The Resident Art Gallery moved to Bartók Béla Street in July 2024 and opened its new exhibition space. In the two years since then, we have organized 15 exhibitions. Our current exhibition features the artists whose work we have showcased during this period. The past two years can be considered a period of growth in every respect, as not only has the gallery’s audience and number of regular visitors increased, but our artist community has also stabilized. In addition to solo exhibitions, we continue to organize our annual showcase, the Resident Art Fair, where we exhibit new works by young artists. Most of the works featured in the exhibition have not been shown at the gallery before; in fact, many of them have never been exhibited at all.

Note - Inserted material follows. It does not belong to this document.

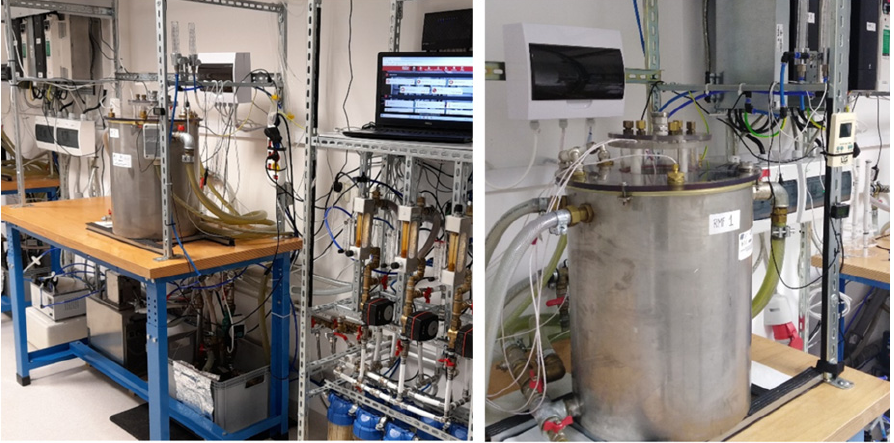
Figure 4. RMF generator with monitoring and control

In Barnabás Benkő’s painting—which is built from monochromatic gestures and evokes graffiti — subdued, faded shades of off-white take the place of the usual garish colors. In the futuristic, posthuman visions of the artist duo CrocodilePOWER (Oksana Szimatova and Peter Golosapov), the visual world of digital imaging blends with organic, natural forms, creating biomorphic still lifes that draw the eye with their Baroque orgies of color, yet, due to their unidentifiability and reflective smoothness, the gaze is more often than not repelled by them. Viktória Kalán’s animal-headed human figures are placed within landscapes that are far too confining for them. The realistically painted landscapes thus resemble models more than actual scenes. At the same time, the grotesque atmosphere of the paintings related to climate anxiety actually alleviates this anxiety. In Konrád Kaszás’s abstract visions, positive and negative forms spread across the canvas, intertwining to create collage-like planes reminiscent of paper cutouts—sometimes evoking totems, other times the proliferation of plants. Attila Kondor’s paintings, which can best be regarded as contemplative objects—though they bear the closest resemblance to landscapes—are in fact far removed from the landscape in the traditional sense. These inner visions primarily convey a sense of timelessness and lingering in the present moment. Panni Marosi’s surreal, fluid landscapes emerge as a strange blend of dreams and childhood memories.

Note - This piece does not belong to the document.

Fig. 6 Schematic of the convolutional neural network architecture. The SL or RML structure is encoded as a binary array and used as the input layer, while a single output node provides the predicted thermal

The view from enclosed spaces represents the boundary where the external and internal worlds meet — that is, it conveys the state of the mind as it balances on the strange threshold between dream and wakefulness. Through years of experimentation, Stefan Osnowski has transformed the ancient technique of woodcut printing. The unusual scale and unconventional technique result in unique prints that, through a one-of-a-kind and unrepeatable blending of colors and forms, produce visual images born of controlled chance. Eszter Ronga’s figures, placed within homogeneous fields of color, transform the plane into space. In his paintings, the uniform fields of color slowly dissolve into colorful gestures. Attila Stark’s richly colored paintings are populated by the clumsy figures of graffiti, the hybrid creatures of his own mythology, and a cavalcade of random, found inscriptions, seemingly disregarding any compositional order. Róbert Šwierkiewicz’s art is at once primitive and ancient, childlike and naive, and ultimately most mystical — yet it is best described by the concept of freedom. Balázs Szabó Lobot’s naive, childlike paintings are made recognizable by their limited, pure colors and a few recurring motifs. In his paintings, motifs from distant eras come together to create a unified, wild, and cozy visual world. In Barbara Szlávik’s monochromatic minimalism, the pictorial installation functions as an environment that engulfs the viewer by creating a space that is also sensually evocative.
The image — or, more accurately, the monumental structure of the images — enriches the purely two-dimensional experience by incorporating the third dimension. Dániel Tomecz’s paintings feature color-distorted versions of photographs found in his work. In his pictorial art, both chance and visual rhymes play an important role. One work each from Zoltán Tölg-Molnár’s completed body of work—the *Forgotten Language* series and the black paintings — is on display. Minimalism, monochrome, and lettrism all appear in Tölg-Molnár’s consistent artistic career.